Voucher students who never tried public school on the rise

Four in 10 students using vouchers never attended an Indiana public school, even though the original 2011 law that authorized the program required it.

The first year, nearly every student in the program – which uses state funds to send lower-income students to private schools – tried out a public school first.

But two years later – after lawmakers expanded the program to give students more options –about 40 percent have no record of attending an Indiana public school.

The statistics are part of a report produced by the Indiana Department of Education and released Monday. It’s the first wide-ranging statistical analysis of the state’s voucher program.

Currently, Indiana has the nation’s broadest private-school voucher program and it’s becoming broader. It offers tuition assistance to families whose income is 150 percent of the federal free or reduced lunch program or less.
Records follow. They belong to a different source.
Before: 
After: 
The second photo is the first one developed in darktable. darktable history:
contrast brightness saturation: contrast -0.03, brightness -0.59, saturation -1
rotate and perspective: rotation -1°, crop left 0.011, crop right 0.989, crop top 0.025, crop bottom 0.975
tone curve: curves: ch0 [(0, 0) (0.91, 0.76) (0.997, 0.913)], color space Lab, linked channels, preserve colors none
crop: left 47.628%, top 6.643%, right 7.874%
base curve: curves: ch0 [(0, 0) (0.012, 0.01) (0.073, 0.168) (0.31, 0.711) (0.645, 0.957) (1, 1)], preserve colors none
Rep. Todd Huston, R-Fishers, said he supports vouchers because of the choice it gives students and their parents.

Originally, a student had to satisfy one of two eligibility requirements – complete two semesters in public school or receive an award from a previous scholarship-granting organization.

But, last year, the General Assembly added several more ways a student could qualify. Students who have a disability, live in a school district that received an F grade from the state’s accountability system, or have a sibling who received a voucher are eligible for a voucher. Those pathways allow students to attend a private school with a voucher without ever trying public school.

According to the annual report, 5,225 students of the 5,613 who received a voucher would not have been eligible under the two-semester requirement.

1n 2011, 90 percent of the students using vouchers had previously attended public school. That dropped to 60 percent in 2012 after the eligibility requirements broadened.

Rep. Kreg Battles, D-Vincennes, said he is troubled that some students never even give the public school system a chance. He said that constitutionally, the state should focus on public schools.

The income criteria for vouchers are linked to the federal free or reduced lunch program guidelines. A student’s family income can be equal to or below 100 percent of those guidelines to receive a 90-percent scholarship, and below 150 percent to receive a 50-percent scholarship.

That means that a family of four whose income is $43,568 or less could apply for a 90-percent scholarship.That same family, with income $63,352 or below, could apply for a 50-percent scholarship.

Battles said he is overall against the voucher system, but since it is in place, the financial guidelines should be stricter.

Already, state law allows a student to continue to receive a 50-percent voucher even if his family’s income increases to as high as 200 percent of the free and reduced lunch guidelines. That’s $87,135 for a family of four.

“What bothers me, is that (bill) gives you a lifetime privilege of being designated in (the low-income) category and having a voucher to use at a charter school or a traditional school, or one of our private institutions,” said Rep. Vernon Smith, D-Gary prior to the release of the annual report. “We know that your status in life changes.”

The number of Hoosiers using vouchers almost doubled from 2012 to 2013 because the three eligibility paths increased to seven.

In 2011-2012 school year 3,911 students used a voucher to attend a private school. The state paid $15.5 million for scholarships that year.

The maximum amount the state will pay for voucher in the 2013-2014 school years is an estimated $81 million for 19,809 students.